Set problem 1 »
Convert the records, everything from the line containing "collection date as typed: 22 Oct 1916" down to the line containing "scientific name: Lindernia diffusa", into a JSON list of strings with one string per line, omitting blank lines.

Excerpt provided »
--- BEGIN ---
Ambient Noise Tomography (ANT) Shear Wave (Vs) Velocity Model for the Topaz prospect. Illustration: Pulsar Helium.
North America
New Gas

A helium reservoir in fractured basement

Most of the world’s helium is produced as a by-product of natural gas extraction or from geological settings similar to classic hydrocarbon plays. However, with the growing demand for helium and dwindling hydrocarbon reserves, helium explorers are expanding their search. One such company is Pulsar Helium, which acquired acreage in Lake County, northern Minnesota, a region historically known for metal ore mining

In 2011, a borehole tar­geting nickel unexpect­edly discovered gas. The gas flowed from the hole with such force that it reportedly ‘screamed like a jet engine’ for four days un­til experts were able to seal the well. Analysis revealed that the gas contained over 10 % helium, along with CO2 and nitrogen.

The targeted rock for­mations are part of the Duluth intrusive complex. The complex consists of lay­ered mafic rocks emplaced 1.1 billion years ago when the Midcontinent Rift be­gan to split apart the North American craton. The rel­atively stable tectonic con­ditions since then have allowed helium to slowly accumulate over time.
--- END ---
Input data »
--- BEGIN ---
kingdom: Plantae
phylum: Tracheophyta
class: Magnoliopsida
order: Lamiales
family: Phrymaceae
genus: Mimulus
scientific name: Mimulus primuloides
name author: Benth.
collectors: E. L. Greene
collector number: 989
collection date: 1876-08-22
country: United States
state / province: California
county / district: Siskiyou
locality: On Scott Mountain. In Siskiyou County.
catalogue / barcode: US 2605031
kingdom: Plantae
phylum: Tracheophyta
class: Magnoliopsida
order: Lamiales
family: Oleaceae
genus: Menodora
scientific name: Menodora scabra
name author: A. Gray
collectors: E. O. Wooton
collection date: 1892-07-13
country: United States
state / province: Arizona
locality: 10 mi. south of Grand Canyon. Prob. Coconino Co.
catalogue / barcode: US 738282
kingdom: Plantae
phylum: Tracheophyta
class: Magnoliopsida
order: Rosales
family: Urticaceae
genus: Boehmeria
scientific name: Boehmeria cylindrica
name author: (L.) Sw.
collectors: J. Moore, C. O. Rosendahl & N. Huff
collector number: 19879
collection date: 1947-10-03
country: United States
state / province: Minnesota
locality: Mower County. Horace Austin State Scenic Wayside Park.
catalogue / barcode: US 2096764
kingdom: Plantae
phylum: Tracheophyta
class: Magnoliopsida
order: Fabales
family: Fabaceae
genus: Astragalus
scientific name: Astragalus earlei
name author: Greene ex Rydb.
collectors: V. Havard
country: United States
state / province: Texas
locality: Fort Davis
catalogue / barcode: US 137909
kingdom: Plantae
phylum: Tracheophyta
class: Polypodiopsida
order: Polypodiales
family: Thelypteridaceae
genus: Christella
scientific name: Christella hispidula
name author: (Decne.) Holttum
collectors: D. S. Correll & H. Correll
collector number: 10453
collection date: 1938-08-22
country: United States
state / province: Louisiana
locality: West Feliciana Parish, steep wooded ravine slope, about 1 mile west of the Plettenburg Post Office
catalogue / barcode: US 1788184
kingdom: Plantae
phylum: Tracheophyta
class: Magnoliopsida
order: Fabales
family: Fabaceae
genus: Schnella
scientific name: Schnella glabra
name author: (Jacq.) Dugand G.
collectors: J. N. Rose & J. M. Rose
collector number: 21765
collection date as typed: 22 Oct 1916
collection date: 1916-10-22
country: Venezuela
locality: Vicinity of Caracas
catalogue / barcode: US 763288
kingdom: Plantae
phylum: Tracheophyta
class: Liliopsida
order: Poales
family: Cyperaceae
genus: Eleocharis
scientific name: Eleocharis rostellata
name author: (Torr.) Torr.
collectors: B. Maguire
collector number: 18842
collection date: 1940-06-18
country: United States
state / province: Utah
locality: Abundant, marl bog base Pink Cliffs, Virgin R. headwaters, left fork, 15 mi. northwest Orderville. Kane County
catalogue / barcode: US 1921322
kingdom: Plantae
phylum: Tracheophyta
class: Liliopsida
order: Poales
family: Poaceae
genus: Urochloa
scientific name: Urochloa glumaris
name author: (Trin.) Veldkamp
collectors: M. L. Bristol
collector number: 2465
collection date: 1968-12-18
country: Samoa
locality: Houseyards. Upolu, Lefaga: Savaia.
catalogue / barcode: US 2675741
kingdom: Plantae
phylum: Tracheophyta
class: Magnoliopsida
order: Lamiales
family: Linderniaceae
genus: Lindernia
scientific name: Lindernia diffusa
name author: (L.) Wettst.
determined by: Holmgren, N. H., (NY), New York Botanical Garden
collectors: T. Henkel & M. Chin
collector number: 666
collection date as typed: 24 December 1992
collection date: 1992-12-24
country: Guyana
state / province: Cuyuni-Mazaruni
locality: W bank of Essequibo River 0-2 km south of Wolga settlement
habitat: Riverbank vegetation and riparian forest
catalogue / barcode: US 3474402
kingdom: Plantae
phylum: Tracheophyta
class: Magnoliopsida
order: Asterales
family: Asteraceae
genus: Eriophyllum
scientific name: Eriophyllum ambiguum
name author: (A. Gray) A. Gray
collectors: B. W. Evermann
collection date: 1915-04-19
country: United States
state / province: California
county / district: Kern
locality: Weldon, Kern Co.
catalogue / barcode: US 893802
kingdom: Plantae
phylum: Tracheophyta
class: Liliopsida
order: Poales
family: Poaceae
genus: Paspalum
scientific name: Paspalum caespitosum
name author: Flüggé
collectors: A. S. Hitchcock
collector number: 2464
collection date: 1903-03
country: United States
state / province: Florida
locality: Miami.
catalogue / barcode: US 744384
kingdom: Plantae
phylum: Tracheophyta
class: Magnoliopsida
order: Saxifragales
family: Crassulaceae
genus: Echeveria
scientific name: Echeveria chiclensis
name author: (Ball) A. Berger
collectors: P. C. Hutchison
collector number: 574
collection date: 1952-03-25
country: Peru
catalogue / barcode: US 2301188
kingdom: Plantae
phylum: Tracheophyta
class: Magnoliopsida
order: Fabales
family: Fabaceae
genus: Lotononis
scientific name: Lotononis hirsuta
--- END ---
Set problem 2 »
In the piece on the helium reservoir, what was the helium content of the gas found by the 2011 borehole?

Reply 1 »
[
  "collection date as typed: 22 Oct 1916",
  "collection date: 1916-10-22",
  "country: Venezuela",
  "locality: Vicinity of Caracas",
  "catalogue / barcode: US 763288",
  "kingdom: Plantae",
  "phylum: Tracheophyta",
  "class: Liliopsida",
  "order: Poales",
  "family: Cyperaceae",
  "genus: Eleocharis",
  "scientific name: Eleocharis rostellata",
  "name author: (Torr.) Torr.",
  "collectors: B. Maguire",
  "collector number: 18842",
  "collection date: 1940-06-18",
  "country: United States",
  "state / province: Utah",
  "locality: Abundant, marl bog base Pink Cliffs, Virgin R. headwaters, left fork, 15 mi. northwest Orderville. Kane County",
  "catalogue / barcode: US 1921322",
  "kingdom: Plantae",
  "phylum: Tracheophyta",
  "class: Liliopsida",
  "order: Poales",
  "family: Poaceae",
  "genus: Urochloa",
  "scientific name: Urochloa glumaris",
  "name author: (Trin.) Veldkamp",
  "collectors: M. L. Bristol",
  "collector number: 2465",
  "collection date: 1968-12-18",
  "country: Samoa",
  "locality: Houseyards. Upolu, Lefaga: Savaia.",
  "catalogue / barcode: US 2675741",
  "kingdom: Plantae",
  "phylum: Tracheophyta",
  "class: Magnoliopsida",
  "order: Lamiales",
  "family: Linderniaceae",
  "genus: Lindernia",
  "scientific name: Lindernia diffusa"
]

Reply 2 »
Over 10 % helium.